Her online activity throws a stark light on Bratten Weiss’s classroom behavior and academic interests. In a recent conference panel at Notre Dame, Bratten Weiss led a discussion, “Finding the Sacred in the Profane: the Role of Vulgarity in Religious Art,” The discussion ranged from vulgarity in the Bible, to the power and earthiness of the “f-word,” to drawing Dante’s Satan on the board during class as an act of sodomy or in her words, “a gigantic anal violation.” Bratten Weiss complained that students are uncomfortable with vaginal symbols but not with phallic symbols.  

At one point in the panel discussion, Bratten Weiss speaks about her artistic attraction to larvae as “gross, disgusting, pro-life stuff.” The larvae leave their “piles of green shit” among her tomatoes. She considers her “respect for larva” as a “pro-life” epiphany:  “I look at them as tiny little lives and they want to live and this is what being pro-life means to me.” Keep that in mind the next time you read about the “New Pro-Life Movement.”

Until recently, Bratten Weiss was an instructor at a university reputed for its Catholic orthodoxy. Stop and think about that for a moment. Bratten Weiss is partnering with the Chair of the English Department at Franciscan University, Dr. Stephen Lewis, and his wife, Suzanne, in a three-day event, Communion and Liberation’s “Festival of Friendship” at the Pittsburgh Cathedral.  This “festival” will reunite Bratten Weiss and her “Vulgarity” panelists and feminist colleagues from the Notre Dame conference, in a panel sponsored by Convivium, the online literary journal which Bratten Weiss co-edits with Suzanne Lewis, also of the FUS English department.
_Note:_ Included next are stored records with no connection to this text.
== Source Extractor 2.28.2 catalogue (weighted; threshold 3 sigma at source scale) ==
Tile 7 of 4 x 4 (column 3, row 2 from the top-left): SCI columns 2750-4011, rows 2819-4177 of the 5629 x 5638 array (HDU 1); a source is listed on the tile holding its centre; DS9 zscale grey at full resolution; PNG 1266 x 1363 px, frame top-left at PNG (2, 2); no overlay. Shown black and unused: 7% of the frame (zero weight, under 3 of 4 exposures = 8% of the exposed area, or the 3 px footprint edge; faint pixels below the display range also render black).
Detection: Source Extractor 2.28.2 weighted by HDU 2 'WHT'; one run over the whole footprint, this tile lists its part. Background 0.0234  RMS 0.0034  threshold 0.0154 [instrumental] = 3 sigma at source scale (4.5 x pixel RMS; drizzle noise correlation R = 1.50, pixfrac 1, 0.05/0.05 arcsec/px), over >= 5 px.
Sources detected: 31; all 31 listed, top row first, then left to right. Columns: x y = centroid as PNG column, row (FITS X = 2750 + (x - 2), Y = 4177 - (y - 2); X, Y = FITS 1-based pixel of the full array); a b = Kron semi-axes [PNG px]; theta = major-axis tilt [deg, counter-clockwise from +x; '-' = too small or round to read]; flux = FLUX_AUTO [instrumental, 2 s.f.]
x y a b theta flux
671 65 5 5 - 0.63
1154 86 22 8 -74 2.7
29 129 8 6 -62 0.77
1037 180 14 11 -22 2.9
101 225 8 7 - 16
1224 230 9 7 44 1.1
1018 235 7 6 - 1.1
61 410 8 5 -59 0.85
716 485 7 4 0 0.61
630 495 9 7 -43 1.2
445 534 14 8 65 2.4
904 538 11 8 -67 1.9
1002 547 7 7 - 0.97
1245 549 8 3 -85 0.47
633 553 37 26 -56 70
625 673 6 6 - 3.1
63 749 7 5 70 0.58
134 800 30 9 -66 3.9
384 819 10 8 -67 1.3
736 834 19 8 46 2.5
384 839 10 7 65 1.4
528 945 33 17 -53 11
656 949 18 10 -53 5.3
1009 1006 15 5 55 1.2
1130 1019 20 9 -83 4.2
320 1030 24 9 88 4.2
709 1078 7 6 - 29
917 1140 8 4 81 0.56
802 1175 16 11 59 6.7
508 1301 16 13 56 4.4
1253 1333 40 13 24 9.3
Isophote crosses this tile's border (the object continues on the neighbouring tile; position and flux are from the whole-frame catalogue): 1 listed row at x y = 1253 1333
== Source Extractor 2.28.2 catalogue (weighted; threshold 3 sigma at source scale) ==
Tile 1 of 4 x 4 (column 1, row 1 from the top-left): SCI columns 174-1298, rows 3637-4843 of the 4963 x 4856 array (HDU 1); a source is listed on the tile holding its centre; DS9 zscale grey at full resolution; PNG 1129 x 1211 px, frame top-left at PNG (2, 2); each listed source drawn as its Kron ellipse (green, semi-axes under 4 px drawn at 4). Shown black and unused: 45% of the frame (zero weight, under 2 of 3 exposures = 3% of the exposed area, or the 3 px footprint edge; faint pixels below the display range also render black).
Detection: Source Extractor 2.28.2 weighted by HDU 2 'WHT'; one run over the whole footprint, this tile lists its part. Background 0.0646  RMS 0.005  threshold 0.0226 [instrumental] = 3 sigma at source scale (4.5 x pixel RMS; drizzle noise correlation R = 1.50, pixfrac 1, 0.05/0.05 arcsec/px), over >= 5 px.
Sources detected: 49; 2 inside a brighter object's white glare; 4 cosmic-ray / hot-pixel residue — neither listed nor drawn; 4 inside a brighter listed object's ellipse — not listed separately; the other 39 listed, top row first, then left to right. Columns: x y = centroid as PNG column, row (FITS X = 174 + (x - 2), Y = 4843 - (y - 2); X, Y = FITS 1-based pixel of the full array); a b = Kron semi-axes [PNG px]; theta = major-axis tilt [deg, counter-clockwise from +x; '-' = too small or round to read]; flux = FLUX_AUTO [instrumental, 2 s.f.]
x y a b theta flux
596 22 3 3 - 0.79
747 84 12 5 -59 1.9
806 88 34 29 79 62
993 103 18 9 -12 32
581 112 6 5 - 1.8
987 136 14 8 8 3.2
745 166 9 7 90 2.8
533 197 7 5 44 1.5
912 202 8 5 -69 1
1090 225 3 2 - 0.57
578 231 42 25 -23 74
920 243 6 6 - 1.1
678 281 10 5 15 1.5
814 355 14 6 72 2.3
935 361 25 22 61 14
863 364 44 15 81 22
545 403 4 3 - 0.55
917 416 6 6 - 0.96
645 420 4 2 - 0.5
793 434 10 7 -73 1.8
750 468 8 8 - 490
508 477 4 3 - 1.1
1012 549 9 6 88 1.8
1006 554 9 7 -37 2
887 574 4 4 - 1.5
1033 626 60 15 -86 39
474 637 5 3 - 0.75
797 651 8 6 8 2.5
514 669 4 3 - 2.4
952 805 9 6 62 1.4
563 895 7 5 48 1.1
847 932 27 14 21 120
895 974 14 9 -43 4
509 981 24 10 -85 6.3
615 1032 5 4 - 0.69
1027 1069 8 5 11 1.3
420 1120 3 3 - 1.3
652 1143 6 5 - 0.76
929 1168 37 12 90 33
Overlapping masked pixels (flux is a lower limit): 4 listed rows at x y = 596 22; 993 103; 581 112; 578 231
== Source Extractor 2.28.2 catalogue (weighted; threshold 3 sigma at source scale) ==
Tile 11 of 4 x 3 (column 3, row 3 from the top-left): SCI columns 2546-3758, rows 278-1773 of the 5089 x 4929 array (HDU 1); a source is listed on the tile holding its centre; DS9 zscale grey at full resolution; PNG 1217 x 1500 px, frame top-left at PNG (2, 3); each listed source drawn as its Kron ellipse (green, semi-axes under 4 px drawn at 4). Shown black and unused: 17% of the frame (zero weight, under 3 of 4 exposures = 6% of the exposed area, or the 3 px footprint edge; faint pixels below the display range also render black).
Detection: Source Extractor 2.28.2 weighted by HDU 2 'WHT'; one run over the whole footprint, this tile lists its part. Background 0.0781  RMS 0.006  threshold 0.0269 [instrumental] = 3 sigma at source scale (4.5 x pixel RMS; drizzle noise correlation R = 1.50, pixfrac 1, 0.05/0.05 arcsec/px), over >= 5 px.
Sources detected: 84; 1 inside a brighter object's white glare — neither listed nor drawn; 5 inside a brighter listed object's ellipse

The keynote speaker, Jessica Mesman Griffith, recently circulated a petition on Facebook via Change.org promoting Lesbian Gay Bisexual Transgender Queer gender identity for the 2020 census. Will Bratten Weiss preach to the parishioners of the Cathedral about why modesty is compatible with nudity? Why reading explicit sex scenes is crucial preparation for marriage? Why the graphic incest and rape scenes in Game of Thrones are not pornographic? Why pro-choice advocates care more about women than prolifers?

Doug Grane is Co-Founder and CEO of Serviam, www.serviamusa.org, a non-profit that defends and advocates authentic Catholic social teaching.

 

Statement from Dr. Daniel Kempton, Franciscan University's Vice President for Academic Affairs

Like Life Site News, Franciscan University of Steubenville wholeheartedly supports the Catholic Church’s pro-life teaching. As part of this commitment, the University expects our faculty to publicly support, and minimally to not publicly oppose, Catholic teaching. This includes the Church’s clear teaching on life issues.

Our longstanding policy is not to speak publicly about current or former employees. This policy is consistent with basic Christian charity and is integral to the law.

My decisions as to whom to recommend for adjunct appointments were made over the course of the summer prior to the current story being posted.